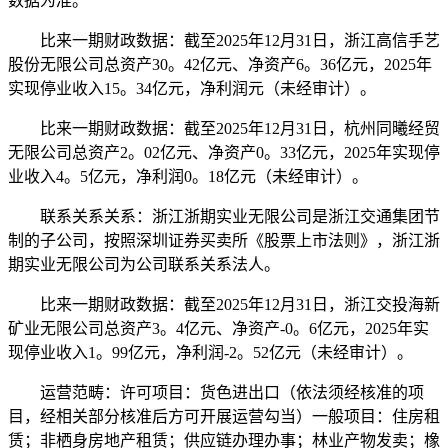
数据为准。
比来一期财政数据：截至2025年12月31日，浙江高信手艺
股份无限公司总资产30。42亿元、净资产6。36亿元，2025年
实现停业收入15。34亿元，净利润元（未经审计）。
比来一期财政数据：截至2025年12月31日，杭州同曦经贸
无限公司总资产2。02亿元、净资产0。33亿元，2025年实现停
业收入4。5亿元，净利润0。18亿元（未经审计）。
联系关系关系：浙江浙期实业无限公司是浙江交通集团节
制的子公司，按照深圳证券买卖所《股票上市法则》，浙江浙
期实业无限公司为公司联系关系法人。
比来一期财政数据：截至2025年12月31日，浙江交投海新
矿业无限公司总资产3。4亿元、净资产-0。6亿元，2025年实
现停业收入1。99亿元，净利润-2。52亿元（未经审计）。
运营范畴：许可项目：货色进出口（依法须经核准的项
目，经相关部分核准后方可开展运营勾当）一般项目：住房租
赁；非栖身房地产租赁；供应链办理办事；林业产物发卖；橡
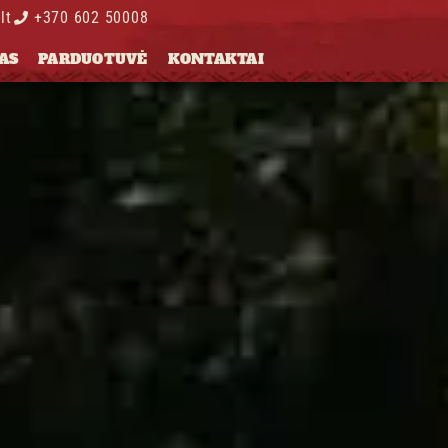
lt
+370 602 50008
AS
PARDUOTUVĖ
KONTAKTAI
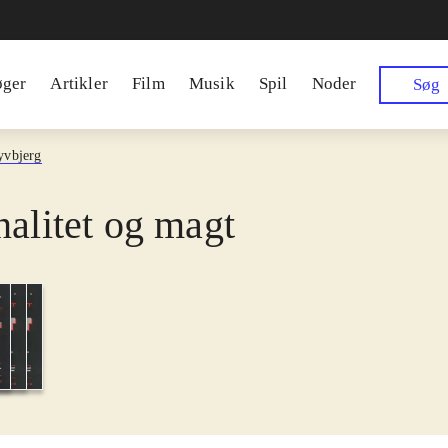
øger
Artikler
Film
Musik
Spil
Noder
Søg
yvbjerg
nalitet og magt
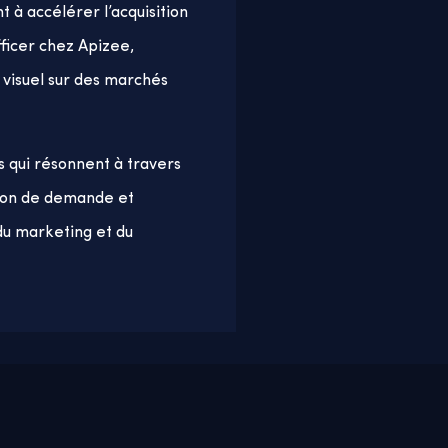
t à accélérer l’acquisition
fficer chez Apizee,
 visuel sur des marchés
 qui résonnent à travers
tion de demande et
du marketing et du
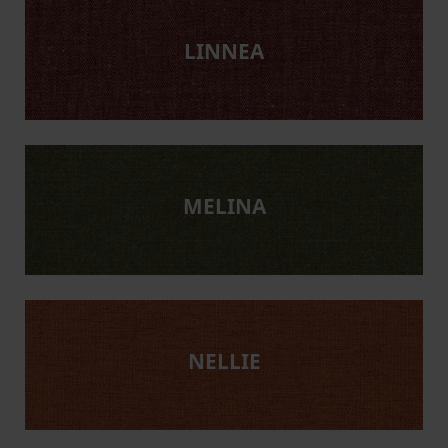
LINNEA
MELINA
NELLIE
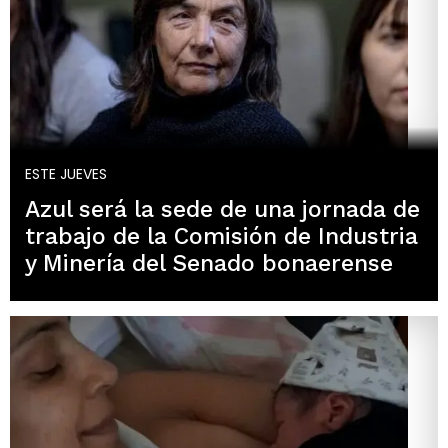
ESTE JUEVES
Azul será la sede de una jornada de
trabajo de la Comisión de Industria
y Minería del Senado bonaerense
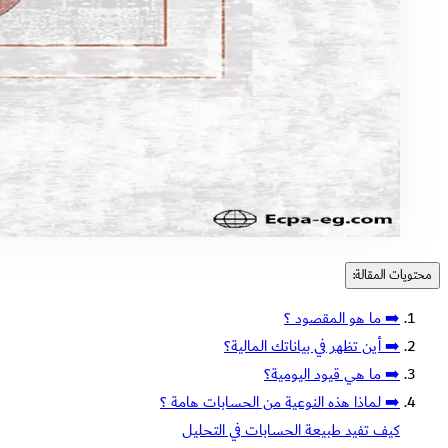
محتويات المقالة:
➡️ ما هو المقصود ؟
➡️ أين تظهر في بياناتك المالية؟
➡️ ما هي قيود اليومية؟
➡️ لماذا هذه النوعية من الحسابات هامة ؟
كيف تفيد طبيعة الحسابات في التحليل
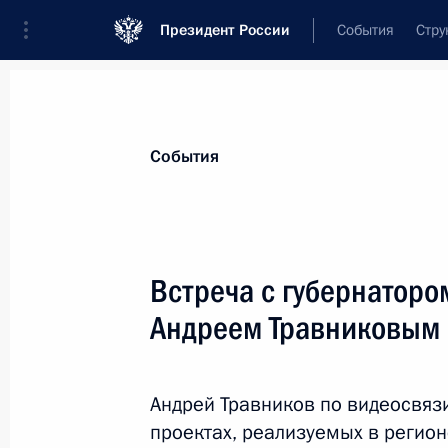
Президент России
События
Стру
Материалы по выбранной теме
События
Новосибирская область,
58 резуль
Встреча с губернаторо
Мария Львова-Белова посетила Но
Андреем Травниковым
13 ноября 2024 года, 18:00
Андрей Травников по видеосвяз
Встреча с губернатором Новосибир
проектах, реализуемых в регион
Травниковым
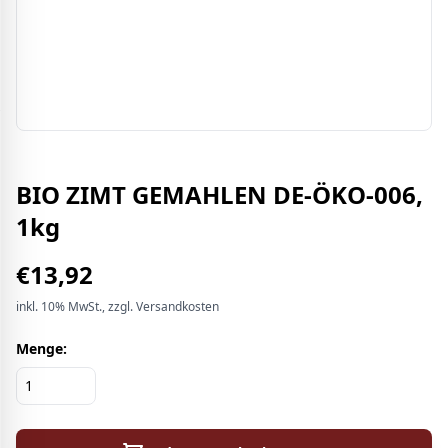
BIO ZIMT GEMAHLEN DE-ÖKO-006,
1kg
€
13,92
inkl.
10%
MwSt.
, zzgl. Versandkosten
Menge:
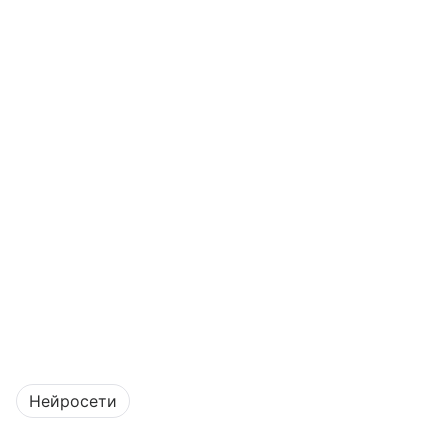
Нейросети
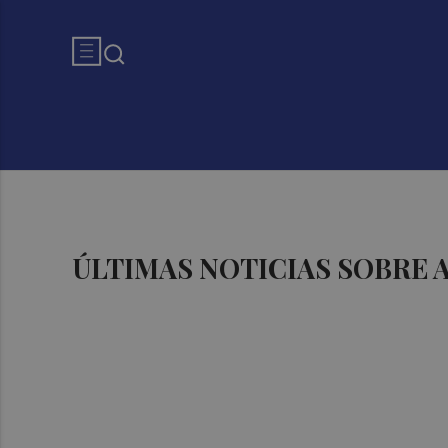
ÚLTIMAS NOTICIAS SOBRE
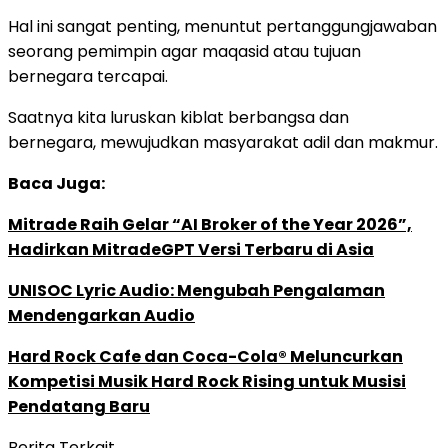
Hal ini sangat penting, menuntut pertanggungjawaban
seorang pemimpin agar maqasid atau tujuan
bernegara tercapai.
Saatnya kita luruskan kiblat berbangsa dan
bernegara, mewujudkan masyarakat adil dan makmur.
Baca Juga:
Mitrade Raih Gelar “AI Broker of the Year 2026”,
Hadirkan MitradeGPT Versi Terbaru di Asia
UNISOC Lyric Audio: Mengubah Pengalaman
Mendengarkan Audio
Hard Rock Cafe dan Coca-Cola® Meluncurkan
Kompetisi Musik Hard Rock Rising untuk Musisi
Pendatang Baru
Berita Terkait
----------------
— How to complete this task —
Output the material word for word, omitting its pictures.

— Your response —
数据为准。
比来一期财政数据：截至2025年12月31日，浙江高信手艺
股份无限公司总资产30。42亿元、净资产6。36亿元，2025年
实现停业收入15。34亿元，净利润元（未经审计）。
比来一期财政数据：截至2025年12月31日，杭州同曦经贸
无限公司总资产2。02亿元、净资产0。33亿元，2025年实现停
业收入4。5亿元，净利润0。18亿元（未经审计）。
联系关系关系：浙江浙期实业无限公司是浙江交通集团节
制的子公司，按照深圳证券买卖所《股票上市法则》，浙江浙
期实业无限公司为公司联系关系法人。
比来一期财政数据：截至2025年12月31日，浙江交投海新
矿业无限公司总资产3。4亿元、净资产-0。6亿元，2025年实
现停业收入1。99亿元，净利润-2。52亿元（未经审计）。
运营范畴：许可项目：货色进出口（依法须经核准的项
目，经相关部分核准后方可开展运营勾当）一般项目：住房租
赁；非栖身房地产租赁；供应链办理办事；林业产物发卖；橡
lt
+370 602 50008
AS
PARDUOTUVĖ
KONTAKTAI
øger
Artikler
Film
Musik
Spil
Noder
Søg
yvbjerg
nalitet og magt
t à accélérer l’acquisition
fficer chez Apizee,
 visuel sur des marchés
 qui résonnent à travers
tion de demande et
du marketing et du
LINNEA
MELINA
NELLIE
ESTE JUEVES
Azul será la sede de una jornada de
trabajo de la Comisión de Industria
y Minería del Senado bonaerense
محتويات المقالة:
➡️ ما هو المقصود ؟
➡️ أين تظهر في بياناتك المالية؟
➡️ ما هي قيود اليومية؟
➡️ لماذا هذه النوعية من الحسابات هامة ؟
كيف تفيد طبيعة الحسابات في التحليل
Президент России
События
Стру
Материалы по выбранной теме
События
Новосибирская область,
58 резуль
Встреча с губернаторо
Мария Львова-Белова посетила Но
Андреем Травниковым
13 ноября 2024 года, 18:00
Андрей Травников по видеосвяз
Встреча с губернатором Новосибир
проектах, реализуемых в регион
Травниковым
BIO ZIMT GEMAHLEN DE-ÖKO-006,
1kg
€
13,92
inkl.
10%
MwSt.
, zzgl. Versandkosten
Menge:
Нейросети
ÚLTIMAS NOTICIAS SOBRE
Hal ini sangat penting, menuntut pertanggungjawaban
seorang pemimpin agar maqasid atau tujuan
bernegara tercapai.
Saatnya kita luruskan kiblat berbangsa dan
bernegara, mewujudkan masyarakat adil dan makmur.
Baca Juga:
Mitrade Raih Gelar “AI Broker of the Year 2026”,
Hadirkan MitradeGPT Versi Terbaru di Asia
UNISOC Lyric Audio: Mengubah Pengalaman
Mendengarkan Audio
Hard Rock Cafe dan Coca-Cola® Meluncurkan
Kompetisi Musik Hard Rock Rising untuk Musisi
Pendatang Baru
Berita Terkait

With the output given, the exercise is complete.